= Directions =
Each record is to be printed again precisely as it reads.

(Collected data entries)
========

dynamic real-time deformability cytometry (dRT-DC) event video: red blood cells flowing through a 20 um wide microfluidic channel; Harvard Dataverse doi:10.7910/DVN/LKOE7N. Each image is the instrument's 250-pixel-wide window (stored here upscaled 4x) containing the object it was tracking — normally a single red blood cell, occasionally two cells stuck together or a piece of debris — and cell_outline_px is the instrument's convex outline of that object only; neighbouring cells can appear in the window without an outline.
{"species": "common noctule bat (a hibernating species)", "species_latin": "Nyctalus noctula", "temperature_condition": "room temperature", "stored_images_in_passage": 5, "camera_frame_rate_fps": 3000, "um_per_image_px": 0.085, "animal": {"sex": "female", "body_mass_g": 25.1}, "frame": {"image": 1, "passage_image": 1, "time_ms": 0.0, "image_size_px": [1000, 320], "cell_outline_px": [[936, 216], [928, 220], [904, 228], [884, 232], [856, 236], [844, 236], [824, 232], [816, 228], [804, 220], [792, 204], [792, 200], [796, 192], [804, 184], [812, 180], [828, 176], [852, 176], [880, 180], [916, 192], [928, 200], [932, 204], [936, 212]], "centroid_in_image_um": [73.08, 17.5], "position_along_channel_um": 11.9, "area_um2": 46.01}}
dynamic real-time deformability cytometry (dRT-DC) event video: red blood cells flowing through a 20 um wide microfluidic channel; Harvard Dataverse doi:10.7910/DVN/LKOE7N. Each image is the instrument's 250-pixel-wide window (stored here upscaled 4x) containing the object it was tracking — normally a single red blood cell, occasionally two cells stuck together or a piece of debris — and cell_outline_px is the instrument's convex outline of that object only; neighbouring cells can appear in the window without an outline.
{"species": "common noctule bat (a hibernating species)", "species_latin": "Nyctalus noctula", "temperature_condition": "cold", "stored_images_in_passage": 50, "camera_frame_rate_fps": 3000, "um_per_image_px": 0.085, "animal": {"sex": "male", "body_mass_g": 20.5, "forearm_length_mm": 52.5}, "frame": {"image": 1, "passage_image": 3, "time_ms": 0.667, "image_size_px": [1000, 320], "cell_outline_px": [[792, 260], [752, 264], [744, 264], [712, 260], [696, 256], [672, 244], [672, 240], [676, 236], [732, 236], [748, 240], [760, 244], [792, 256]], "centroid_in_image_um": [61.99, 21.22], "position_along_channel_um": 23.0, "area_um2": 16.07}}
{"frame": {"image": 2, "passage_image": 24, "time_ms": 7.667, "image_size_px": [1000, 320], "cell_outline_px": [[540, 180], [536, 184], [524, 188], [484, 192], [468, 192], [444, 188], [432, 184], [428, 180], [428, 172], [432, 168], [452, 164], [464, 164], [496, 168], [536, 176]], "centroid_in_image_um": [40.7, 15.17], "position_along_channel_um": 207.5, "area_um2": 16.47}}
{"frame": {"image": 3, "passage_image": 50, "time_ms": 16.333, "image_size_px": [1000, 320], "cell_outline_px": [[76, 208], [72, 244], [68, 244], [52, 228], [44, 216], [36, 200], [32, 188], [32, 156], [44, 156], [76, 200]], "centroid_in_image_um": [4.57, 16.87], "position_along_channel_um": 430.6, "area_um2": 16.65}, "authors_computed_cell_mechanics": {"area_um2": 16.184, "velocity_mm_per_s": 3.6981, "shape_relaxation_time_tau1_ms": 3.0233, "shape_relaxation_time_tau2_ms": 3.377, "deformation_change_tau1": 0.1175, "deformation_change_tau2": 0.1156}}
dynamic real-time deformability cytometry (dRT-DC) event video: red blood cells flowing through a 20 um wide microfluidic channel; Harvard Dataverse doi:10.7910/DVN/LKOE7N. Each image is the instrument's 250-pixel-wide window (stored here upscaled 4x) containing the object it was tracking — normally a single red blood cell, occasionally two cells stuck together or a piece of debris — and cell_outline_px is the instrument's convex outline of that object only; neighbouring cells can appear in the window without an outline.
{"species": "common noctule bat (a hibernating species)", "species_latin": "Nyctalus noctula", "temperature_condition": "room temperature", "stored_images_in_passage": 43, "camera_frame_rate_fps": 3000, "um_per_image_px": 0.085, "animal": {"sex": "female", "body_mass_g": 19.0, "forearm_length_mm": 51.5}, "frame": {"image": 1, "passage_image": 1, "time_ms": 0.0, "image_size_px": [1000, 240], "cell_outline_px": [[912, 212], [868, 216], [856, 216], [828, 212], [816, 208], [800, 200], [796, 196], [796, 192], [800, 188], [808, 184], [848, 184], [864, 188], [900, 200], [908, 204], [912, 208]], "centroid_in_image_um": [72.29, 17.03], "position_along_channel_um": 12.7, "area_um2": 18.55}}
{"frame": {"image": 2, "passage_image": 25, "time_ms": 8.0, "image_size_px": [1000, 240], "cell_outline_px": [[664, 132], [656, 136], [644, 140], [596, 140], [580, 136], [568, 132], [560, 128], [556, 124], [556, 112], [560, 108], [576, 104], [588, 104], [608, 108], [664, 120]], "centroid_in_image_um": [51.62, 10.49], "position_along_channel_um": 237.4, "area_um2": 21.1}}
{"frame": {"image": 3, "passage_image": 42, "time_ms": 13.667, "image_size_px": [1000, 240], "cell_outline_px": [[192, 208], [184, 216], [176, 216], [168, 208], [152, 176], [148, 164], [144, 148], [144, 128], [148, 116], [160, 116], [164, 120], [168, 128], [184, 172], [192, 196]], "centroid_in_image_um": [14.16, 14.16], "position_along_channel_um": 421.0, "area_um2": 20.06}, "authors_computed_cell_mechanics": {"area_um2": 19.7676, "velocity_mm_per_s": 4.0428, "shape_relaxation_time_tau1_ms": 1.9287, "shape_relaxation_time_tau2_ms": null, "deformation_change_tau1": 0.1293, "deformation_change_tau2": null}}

========

= Reply =
dynamic real-time deformability cytometry (dRT-DC) event video: red blood cells flowing through a 20 um wide microfluidic channel; Harvard Dataverse doi:10.7910/DVN/LKOE7N. Each image is the instrument's 250-pixel-wide window (stored here upscaled 4x) containing the object it was tracking — normally a single red blood cell, occasionally two cells stuck together or a piece of debris — and cell_outline_px is the instrument's convex outline of that object only; neighbouring cells can appear in the window without an outline.
{"species": "common noctule bat (a hibernating species)", "species_latin": "Nyctalus noctula", "temperature_condition": "room temperature", "stored_images_in_passage": 5, "camera_frame_rate_fps": 3000, "um_per_image_px": 0.085, "animal": {"sex": "female", "body_mass_g": 25.1}, "frame": {"image": 1, "passage_image": 1, "time_ms": 0.0, "image_size_px": [1000, 320], "cell_outline_px": [[936, 216], [928, 220], [904, 228], [884, 232], [856, 236], [844, 236], [824, 232], [816, 228], [804, 220], [792, 204], [792, 200], [796, 192], [804, 184], [812, 180], [828, 176], [852, 176], [880, 180], [916, 192], [928, 200], [932, 204], [936, 212]], "centroid_in_image_um": [73.08, 17.5], "position_along_channel_um": 11.9, "area_um2": 46.01}}
dynamic real-time deformability cytometry (dRT-DC) event video: red blood cells flowing through a 20 um wide microfluidic channel; Harvard Dataverse doi:10.7910/DVN/LKOE7N. Each image is the instrument's 250-pixel-wide window (stored here upscaled 4x) containing the object it was tracking — normally a single red blood cell, occasionally two cells stuck together or a piece of debris — and cell_outline_px is the instrument's convex outline of that object only; neighbouring cells can appear in the window without an outline.
{"species": "common noctule bat (a hibernating species)", "species_latin": "Nyctalus noctula", "temperature_condition": "cold", "stored_images_in_passage": 50, "camera_frame_rate_fps": 3000, "um_per_image_px": 0.085, "animal": {"sex": "male", "body_mass_g": 20.5, "forearm_length_mm": 52.5}, "frame": {"image": 1, "passage_image": 3, "time_ms": 0.667, "image_size_px": [1000, 320], "cell_outline_px": [[792, 260], [752, 264], [744, 264], [712, 260], [696, 256], [672, 244], [672, 240], [676, 236], [732, 236], [748, 240], [760, 244], [792, 256]], "centroid_in_image_um": [61.99, 21.22], "position_along_channel_um": 23.0, "area_um2": 16.07}}
{"frame": {"image": 2, "passage_image": 24, "time_ms": 7.667, "image_size_px": [1000, 320], "cell_outline_px": [[540, 180], [536, 184], [524, 188], [484, 192], [468, 192], [444, 188], [432, 184], [428, 180], [428, 172], [432, 168], [452, 164], [464, 164], [496, 168], [536, 176]], "centroid_in_image_um": [40.7, 15.17], "position_along_channel_um": 207.5, "area_um2": 16.47}}
{"frame": {"image": 3, "passage_image": 50, "time_ms": 16.333, "image_size_px": [1000, 320], "cell_outline_px": [[76, 208], [72, 244], [68, 244], [52, 228], [44, 216], [36, 200], [32, 188], [32, 156], [44, 156], [76, 200]], "centroid_in_image_um": [4.57, 16.87], "position_along_channel_um": 430.6, "area_um2": 16.65}, "authors_computed_cell_mechanics": {"area_um2": 16.184, "velocity_mm_per_s": 3.6981, "shape_relaxation_time_tau1_ms": 3.0233, "shape_relaxation_time_tau2_ms": 3.377, "deformation_change_tau1": 0.1175, "deformation_change_tau2": 0.1156}}
dynamic real-time deformability cytometry (dRT-DC) event video: red blood cells flowing through a 20 um wide microfluidic channel; Harvard Dataverse doi:10.7910/DVN/LKOE7N. Each image is the instrument's 250-pixel-wide window (stored here upscaled 4x) containing the object it was tracking — normally a single red blood cell, occasionally two cells stuck together or a piece of debris — and cell_outline_px is the instrument's convex outline of that object only; neighbouring cells can appear in the window without an outline.
{"species": "common noctule bat (a hibernating species)", "species_latin": "Nyctalus noctula", "temperature_condition": "room temperature", "stored_images_in_passage": 43, "camera_frame_rate_fps": 3000, "um_per_image_px": 0.085, "animal": {"sex": "female", "body_mass_g": 19.0, "forearm_length_mm": 51.5}, "frame": {"image": 1, "passage_image": 1, "time_ms": 0.0, "image_size_px": [1000, 240], "cell_outline_px": [[912, 212], [868, 216], [856, 216], [828, 212], [816, 208], [800, 200], [796, 196], [796, 192], [800, 188], [808, 184], [848, 184], [864, 188], [900, 200], [908, 204], [912, 208]], "centroid_in_image_um": [72.29, 17.03], "position_along_channel_um": 12.7, "area_um2": 18.55}}
{"frame": {"image": 2, "passage_image": 25, "time_ms": 8.0, "image_size_px": [1000, 240], "cell_outline_px": [[664, 132], [656, 136], [644, 140], [596, 140], [580, 136], [568, 132], [560, 128], [556, 124], [556, 112], [560, 108], [576, 104], [588, 104], [608, 108], [664, 120]], "centroid_in_image_um": [51.62, 10.49], "position_along_channel_um": 237.4, "area_um2": 21.1}}
{"frame": {"image": 3, "passage_image": 42, "time_ms": 13.667, "image_size_px": [1000, 240], "cell_outline_px": [[192, 208], [184, 216], [176, 216], [168, 208], [152, 176], [148, 164], [144, 148], [144, 128], [148, 116], [160, 116], [164, 120], [168, 128], [184, 172], [192, 196]], "centroid_in_image_um": [14.16, 14.16], "position_along_channel_um": 421.0, "area_um2": 20.06}, "authors_computed_cell_mechanics": {"area_um2": 19.7676, "velocity_mm_per_s": 4.0428, "shape_relaxation_time_tau1_ms": 1.9287, "shape_relaxation_time_tau2_ms": null, "deformation_change_tau1": 0.1293, "deformation_change_tau2": null}}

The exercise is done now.